Goodall found an aggressive side of chimpanzee nature at Gombe Stream. She discovered that chimpanzees will systematically hunt and eat smaller primates such as colobus monkeys. Goodall watched a hunting group isolate a colobus monkey high in a tree and block all possible exits; then one chimpanzee climbed up and captured and killed the colobus. The others then each took parts of the carcass, sharing with other members of the troop in response to begging behaviours. The chimpanzees at Gombe kill and eat as much as one-third of the colobus population in the park each year. This represented a major scientific discovery that challenged previous conceptions of chimpanzee diet and behaviour.
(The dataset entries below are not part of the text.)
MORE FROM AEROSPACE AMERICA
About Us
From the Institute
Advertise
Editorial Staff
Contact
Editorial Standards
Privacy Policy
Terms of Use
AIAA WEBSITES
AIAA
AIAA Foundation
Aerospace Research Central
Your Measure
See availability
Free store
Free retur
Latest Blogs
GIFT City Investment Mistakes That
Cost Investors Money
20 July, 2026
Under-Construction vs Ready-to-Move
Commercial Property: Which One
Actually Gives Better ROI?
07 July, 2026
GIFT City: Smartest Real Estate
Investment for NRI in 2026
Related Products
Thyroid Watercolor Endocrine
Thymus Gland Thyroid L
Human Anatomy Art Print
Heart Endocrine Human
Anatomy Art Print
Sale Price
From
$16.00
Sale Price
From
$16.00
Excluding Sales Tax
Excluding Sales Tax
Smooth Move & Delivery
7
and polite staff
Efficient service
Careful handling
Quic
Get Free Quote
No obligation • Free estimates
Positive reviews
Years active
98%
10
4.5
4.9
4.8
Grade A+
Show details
Goodall set herself apart from convention by naming the animals in her studies of primates instead of assigning each a number. Numbering was a nearly universal practice at the time and was thought to be important in avoiding emotional attachment to the subject being studied and thus losing objectivity. Goodall wrote in 1993,
When, in the early 1960s, I brazenly used such words as 'childhood', 'adolescence', 'motivation', 'excitement', and 'mood' I was much criticised. Even worse was my crime of suggesting that chimpanzees had 'personalities'. I was ascribing human characteristics to nonhuman animals and was thus guilty of that worst of ethological sins—anthropomorphism.
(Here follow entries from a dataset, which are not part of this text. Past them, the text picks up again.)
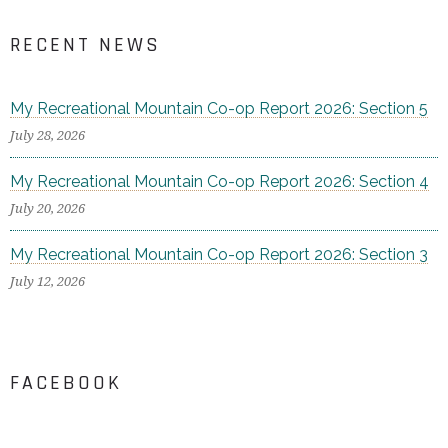
RECENT NEWS
My Recreational Mountain Co-op Report 2026: Section 5
July 28, 2026
My Recreational Mountain Co-op Report 2026: Section 4
July 20, 2026
My Recreational Mountain Co-op Report 2026: Section 3
July 12, 2026
FACEBOOK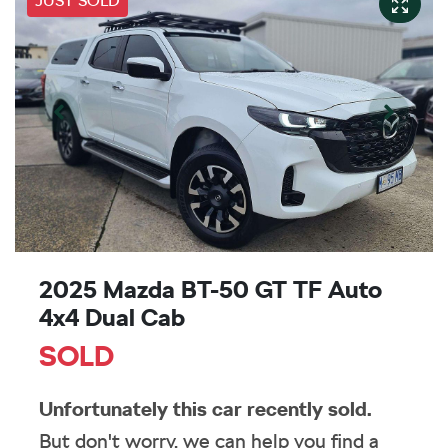
JUST SOLD
2025 Mazda BT-50 GT TF Auto
4x4 Dual Cab
SOLD
Unfortunately this
car
recently sold.
But don't worry, we can help you find a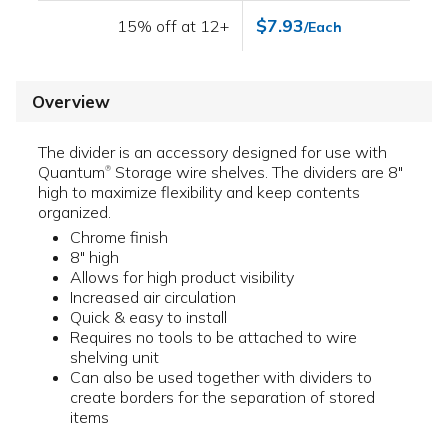
$7.93
15% off at 12+
/Each
Overview
The divider is an accessory designed for use with
Quantum
Storage wire shelves. The dividers are 8"
®
high to maximize flexibility and keep contents
organized.
Chrome finish
8" high
Allows for high product visibility
Increased air circulation
Quick & easy to install
Requires no tools to be attached to wire
shelving unit
Can also be used together with dividers to
create borders for the separation of stored
items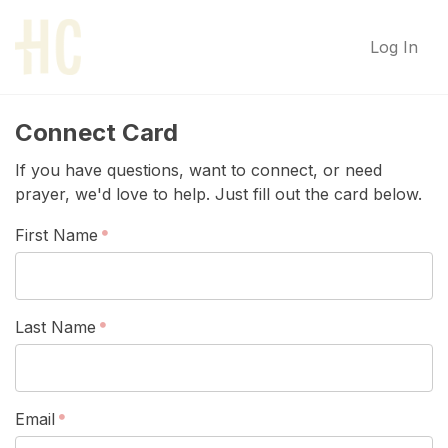
Log In
Connect Card
If you have questions, want to connect, or need
prayer, we'd love to help. Just fill out the card below.
First Name
Last Name
Email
Setting herself apart from other researchers also led her to develop a close bond with the chimpanzees and to become the only human ever accepted into chimpanzee society.
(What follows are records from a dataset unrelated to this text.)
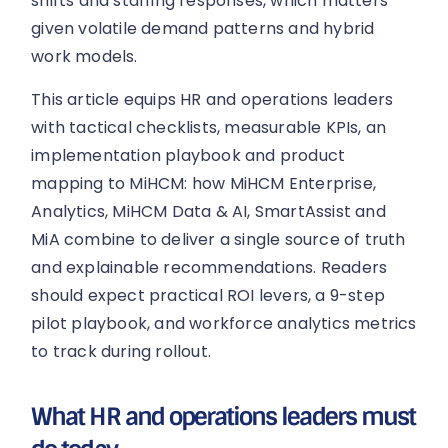
shifts and staffing responses, which matters
given volatile demand patterns and hybrid
work models.
This article equips HR and operations leaders
with tactical checklists, measurable KPIs, an
implementation playbook and product
mapping to MiHCM: how MiHCM Enterprise,
Analytics, MiHCM Data & AI, SmartAssist and
MiA combine to deliver a single source of truth
and explainable recommendations. Readers
should expect practical ROI levers, a 9-step
pilot playbook, and workforce analytics metrics
to track during rollout.
What HR and operations leaders must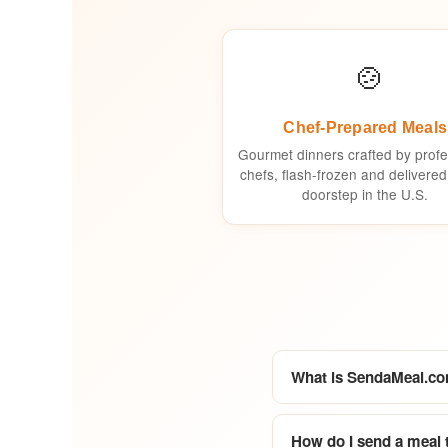
🍲
Chef-Prepared Meals
Gourmet dinners crafted by profe
chefs, flash-frozen and delivered
doorstep in the U.S.
What is SendaMeal.c
How do I send a meal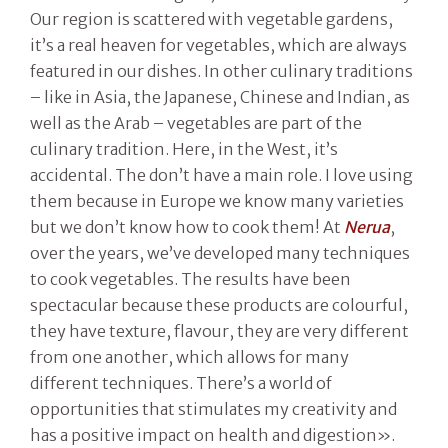
Our region is scattered with vegetable gardens,
it’s a real heaven for vegetables, which are always
featured in our dishes. In other culinary traditions
– like in Asia, the Japanese, Chinese and Indian, as
well as the Arab – vegetables are part of the
culinary tradition. Here, in the West, it’s
accidental. The don’t have a main role. I love using
them because in Europe we know many varieties
but we don’t know how to cook them! At
Nerua
,
over the years, we’ve developed many techniques
to cook vegetables. The results have been
spectacular because these products are colourful,
they have texture, flavour, they are very different
from one another, which allows for many
different techniques. There’s a world of
opportunities that stimulates my creativity and
has a positive impact on health and digestion».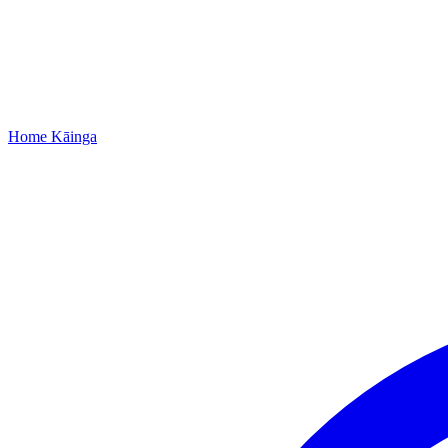
Home
Kāinga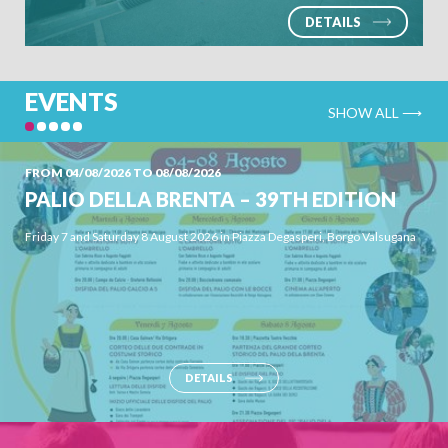
DETAILS
EVENTS
SHOW ALL ⟶
FROM 04/08/2026 TO 08/08/2026
PALIO DELLA BRENTA – 39TH EDITION
Friday 7 and Saturday 8 August 2026 in Piazza Degasperi, Borgo Valsugana
DETAILS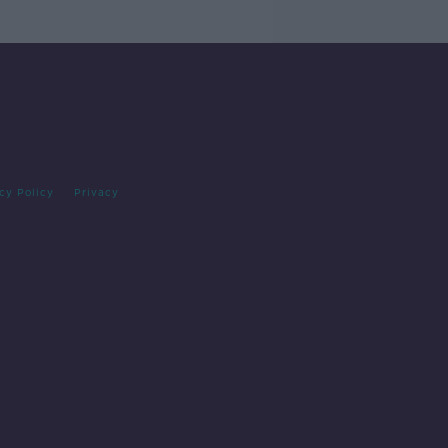
cy Policy
Privacy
Among those whom Goodall named during her years in Gombe were:
- David Greybeard, a grey-chinned male who first warmed up to Goodall;
- Goliath, a friend of David Greybeard, originally the alpha male named for his bold nature;
- Mike, who through his cunning and improvisation displaced Goliath as the alpha male;
- Humphrey, a big, strong, bullysome male;
- Gigi, a large, sterile female who delighted in being the "aunt" of any young chimps or humans;
- Mr. McGregor, a belligerent older male;
- Flo, a motherly, high-ranking female with a bulbous nose and ragged ears, and her children; Figan, Faben, Freud, Fifi, and Flint;
- Frodo, Fifi's second-oldest child, an aggressive male who also attacked humans, including Goodall.